Here's the latest on the Hawaii Democratic Party's federal court challenge to Hawaii's "open primary" election system, a case we've covered earlier. Both the Party and the defendant State of Hawaii have sought summary judgment, but according to this report ("Judge hints at ruling in Democratic Party's lawsuit"), it may be too early in the case for either side to win as a matter of law.
The issue at the heart of the case is whether Hawaii's mandatory open primary system of choosing a party's standard-bearer to run in the general election is a "severe burden" on the Party's right to association. As this story by Ian Lind in Civil Beat ("Is 'Open Primary' a 'Severe Burden' on Democrats?") notes:
That question of whether or not the “open primary” is a “severe burden” on the party will likely determine the eventual outcome of the case.
If the court agrees that the open primary creates a severe burden on the right of association, then it must subject the state’s justifications to “strict scrutiny.” Under this standard, the state’s justifications must be both “compelling” and narrowly drawn, both tough legal standards to meet.
But if the burden on the party’s rights is something less than severe, the court would apply a lower standard of review, perhaps requiring only that the state have a “rational basis” for adopting the open primary.
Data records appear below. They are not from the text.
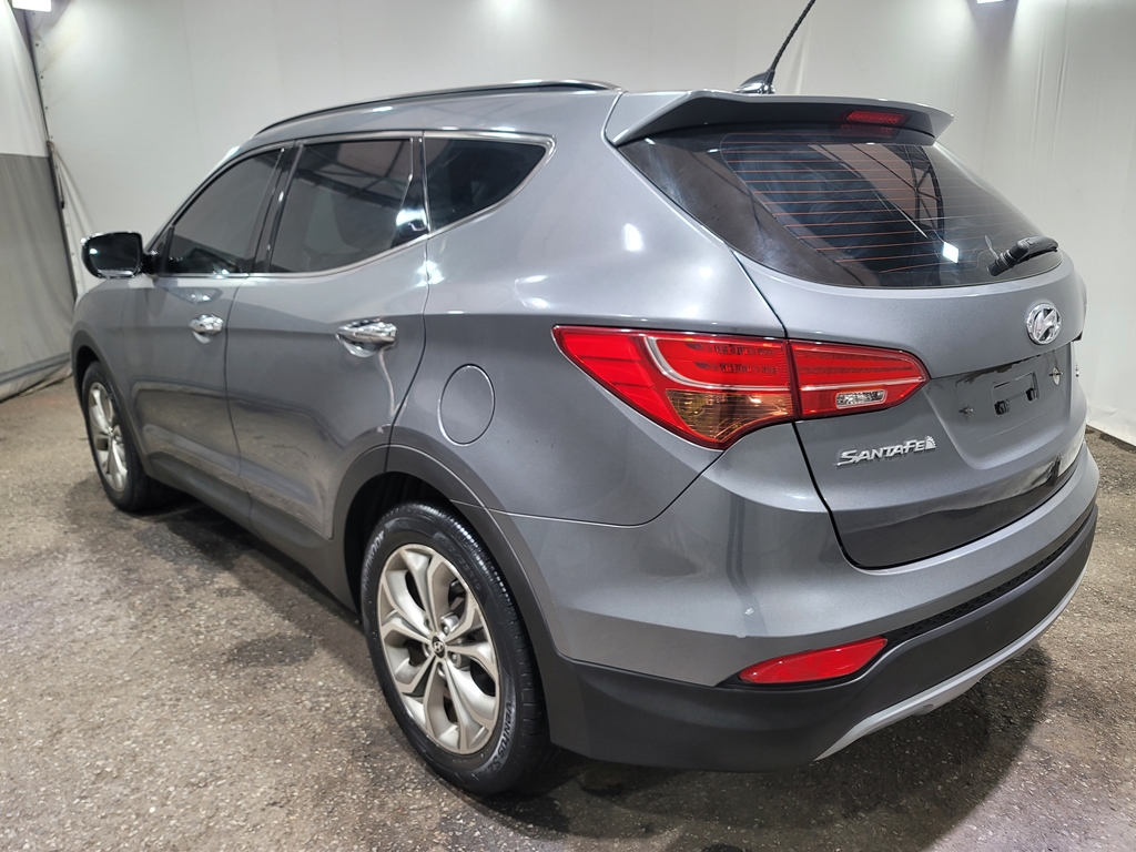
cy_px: 426
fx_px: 820
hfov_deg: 69.4
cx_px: 568
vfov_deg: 54.9
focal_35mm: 25
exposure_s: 1/120
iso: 80
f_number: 1.8
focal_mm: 7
Honolulu attorney Robert Thomas, who is involved in the legal challenge to the state’s most recent reapportionment plan, says judges are typically reluctant to strike down constitutional provisions on facial grounds.
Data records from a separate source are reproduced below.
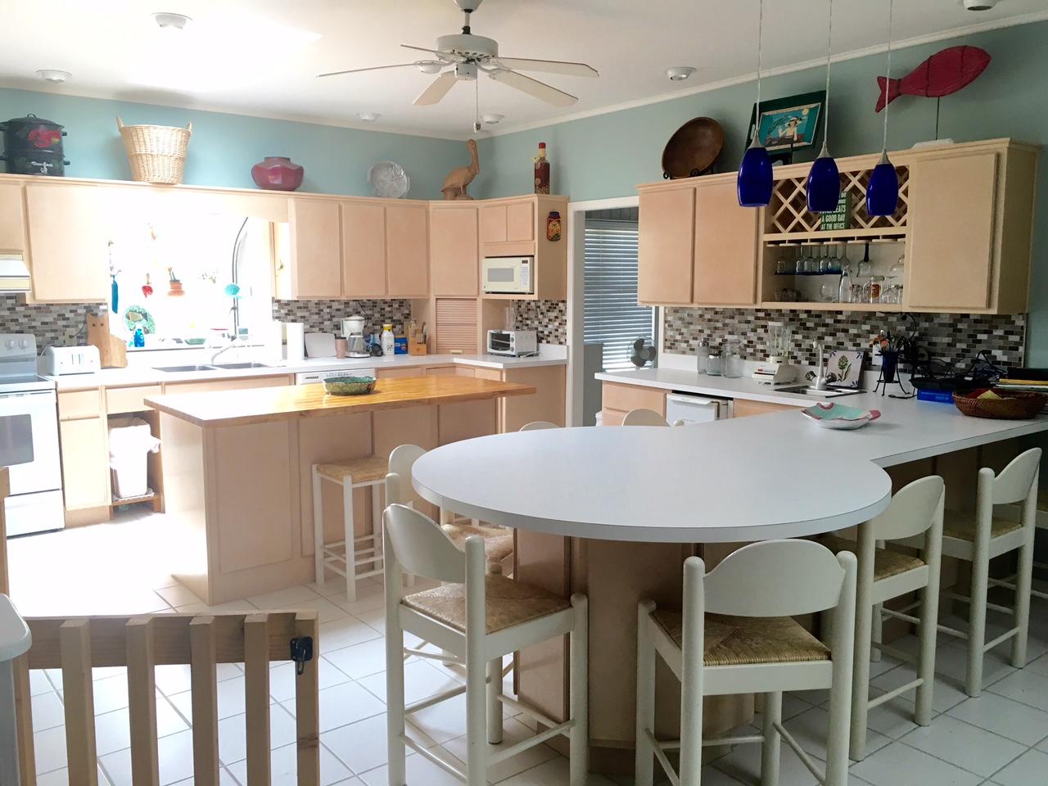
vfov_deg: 48.2
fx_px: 878
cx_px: 524
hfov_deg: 61.7
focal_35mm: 29
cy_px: 393
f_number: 2.2
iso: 32
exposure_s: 1/30
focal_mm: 4.15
But a finding of a “severe burden” would likely be fatal to the state’s case and the open primary, Thomas said.
“The question here is whether they have to prove it, or whether the judge can assume it as a matter of law,” Thomas said. “I don’t think that question has been answered.”
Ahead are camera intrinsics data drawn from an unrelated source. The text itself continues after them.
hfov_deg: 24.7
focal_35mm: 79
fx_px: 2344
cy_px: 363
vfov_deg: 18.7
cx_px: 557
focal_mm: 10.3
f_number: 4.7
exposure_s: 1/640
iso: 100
Mr. Lind followed up on that report with "Another look at the Democratic Party lawsuit against state's 'open primary'" on his own blog, correctly concluding that "[t]he case is a classic clash of two constitutional rights," the Party's right to association and to determine who votes to choose the Party's general election candidate on one hand, and on the other, the voters' rights to choose their representatives in primary elections, which, in Hawaii's deep-blue political environment, often determine who wins the general election. The open primary system, which allows anyone to associate on primary election day with the Democratic Party for that day (or longer), is a voter-focused process. The Party's associational right to choose its standard-bearer, however, could be the trump card, since the U.S. Supreme Court in California Democratic Party v. Jones, 530 U.S. 567 (2000), affirmed that principle is very tough to overcome.
Legalities aside, what to us makes this case intriguing is the very fact that the Democratic Party -- whose members form the overwhelming majority of Hawaii's federal, state, and local elected officials -- found this lawsuit a necessary or wise move. You'd think that if the mandatory open primary resulted in general election candidates who diluted Democratic Party values, the Party could gets its elected members to try and change the law, rather than file a lawsuit that most of its elected officials have publicly disavowed, and, as the Civil Beat story notes, the public has shown only a "collective yawn" at.
What this indicates to us is that the Party's leaders really want a more ideological Democratic Party, and perhaps this lawsuit, while not exactly popular, is part of a long-term gambit to take the Party -- and Hawaii -- further into the blue territory. If that happens, expect even more aggressive legislation, which, unless the other party suddenly finds political legs that it hasn't had for decades (or takes advantage of this by positioning itself as the "big tent" party), would mean that Hawaii's leftward arc would not only continue but would likely accelerate. The Democratic Party leaders appear to be gambling that the Hawaii GOP will remain weak, so we at least won't be subject to ideologically-based political battles as we've recently witnessed from Washington. But if that prediction is wrong, a couple of results may be in the cards: a pitch by the Hawaii GOP for the middle, for those voters who are no longer welcome in the Hawaii Democrats' ideological litmus-test primary, and if that is successful, legislative turf wars between a more-idelogical Hawaii Democratic Party and a moderated-but-still-likely-minority Hawaii GOP.